__DOCUMENT EXTRACT__.
--- START ---

From the output we obtained from the above code, we note that the outlet type 'Supermarket Type 1' makes the most overall sales across all cities, whereas, 'Grocery Store' makes the least sales.

Taking this one step further and visualizing the same result.

One of the many benefits of visualizing the result is that the plotted patterns make more sense when graphically represented because visuals and diagrams make it easier for us to identify strongly correlated parameters.

So, let’s learn today how to use plotly to our advantage. We have already imported the library at the beginning of our session.

data = df.groupby("Outlet_Type")[["Item_Outlet_Sales"]].sum().sort_values(by=['Item_Outlet_Sales'],ascending=[False]).reset_index()
px.bar(data, x= 'Outlet_Type', y="Item_Outlet_Sales",color='Outlet_Type',color_discrete_sequence=px.colors.qualitative.Pastel1)

The variable data has the grouped data of the overall sales corresponding to different outlet type (the same way we did above). Here, we take the Outlet_type on the x-axis. It will have 4 values, namely, Supermarket Type1, Supermarket Type 2, Supermarket Type 3, and lastly, Grocery Store. Y-axis will have the sum of variable Item_Outlet_sales corresponding to different values on the x-axis.

The function color_discrete_sequence helps us customize the colour sequence for the plot. Here, we have used the colour sequence “Pastel1” using the input colors.qualitative.Pastel1.

You can choose any of the built-in qualitative colour sequences from the px.colors.qualitative module using the following code:-

fig = px.colors.qualitative.swatches()
fig.show()

Make sure the plotly library is already imported before implementing the above code.

It is important to note that the input corresponding to color only helps choose the variable for the legend to be displayed besides the plot. We have taken “Outlet_Type” to be shown as an input for legend.

This is how the final plot looks.

--- END ---

__SOURCE MATERIAL__.
--- START ---

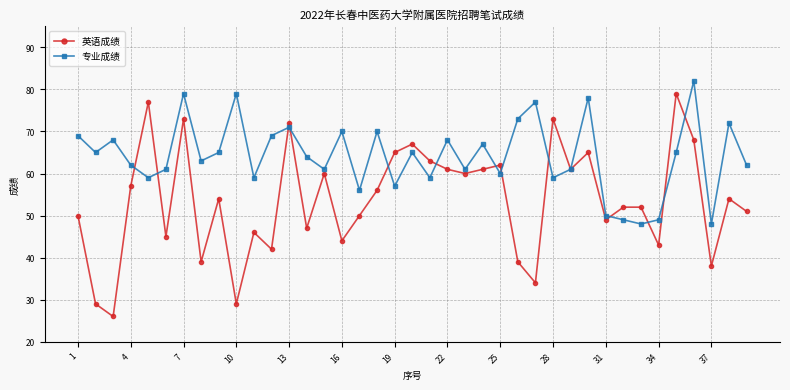

What is the smallest value displayed?

26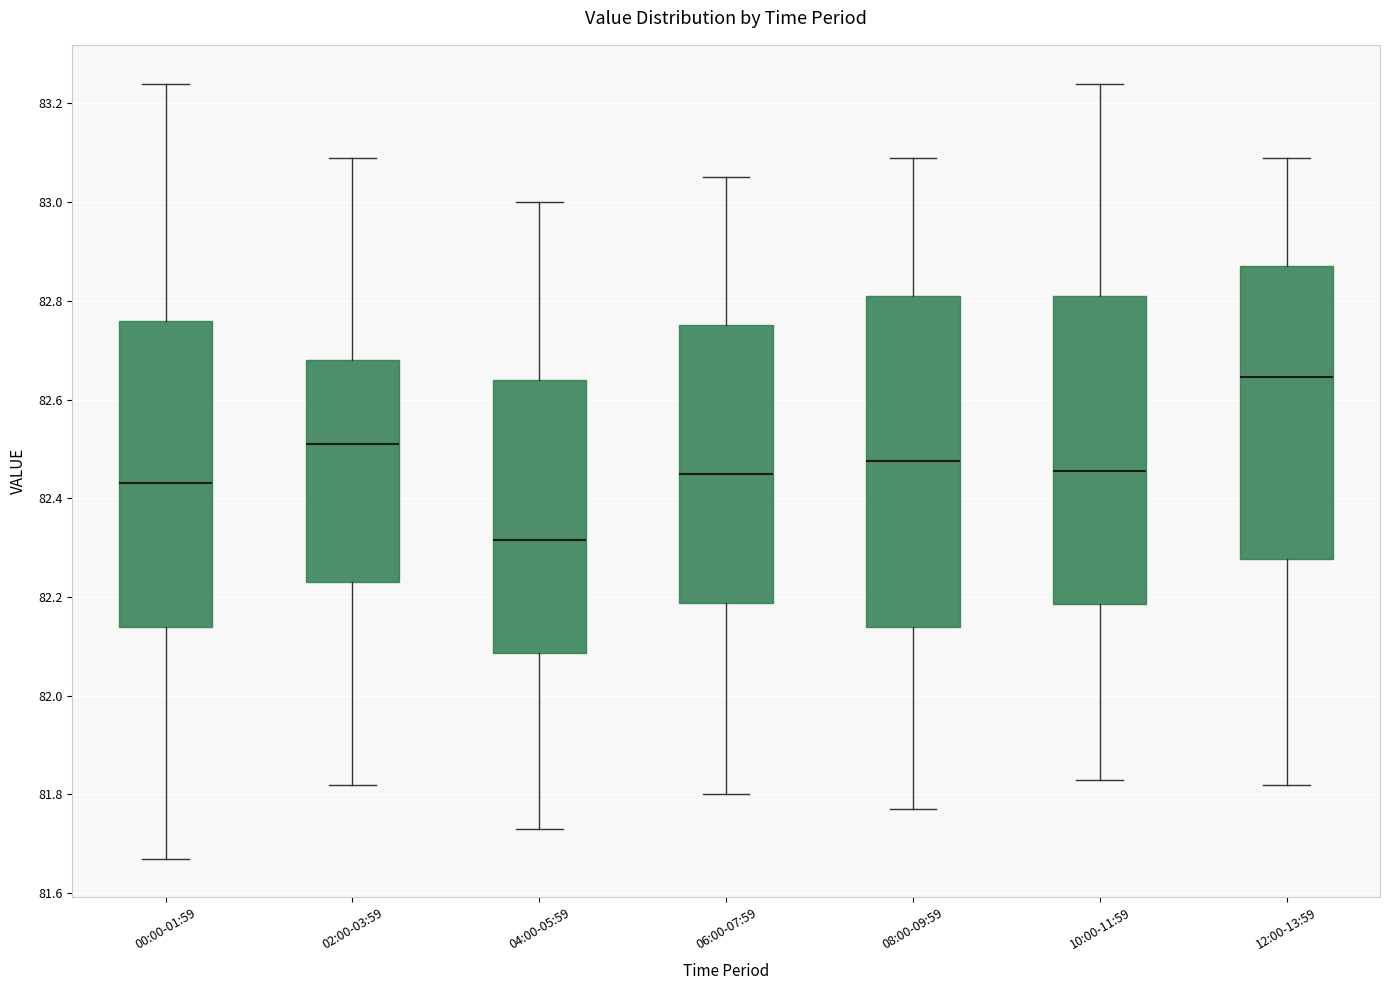

Which box has the lowest median line?

04:00-05:59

--- END ---

__APPLY WHAT YOU READ__.
A – Output the portion of the outlet sales tutorial that opens with the words containing "It is important" and closes with "final plot looks.".
B – Carry the plotly outlet sales tutorial forward from its final sentence.

__TASK-BY-TASK ANSWERS__.
A –
It is important to note that the input corresponding to color only helps choose the variable for the legend to be displayed besides the plot. We have taken “Outlet_Type” to be shown as an input for legend.

This is how the final plot looks.

B –
The plot is self-explanatory, thanks to plotly, we can observe the outlet type v/s sales in the hover data wherever we place our cursor.

We will follow a similar procedure while analyzing the overall sales for

  • Outlet_location
  • Outlet_Size
  • Item_visibility and Item_weight
  • Item_Type
  • Item_ MRP.

And later we will go on comparing the sales trend for Tier 1 cities v/s Tier 2&3 cities.

Outlet location v/s Sales

Using the same functions to see the sales per outlet location by grouping the data with respect to the Outlet_Location and aggregating the corresponding sales. This time we will  convert the scientific values into numbers in the very beginning.

pd.set_option('display.float_format', lambda x: '%.3f' % x)
location_type_sales = df.groupby("Outlet_Location_Type")[["Item_Outlet_Sales"]].sum().reset_index()
location_type_sales.sort_values(by=['Item_Outlet_Sales'],ascending=[False])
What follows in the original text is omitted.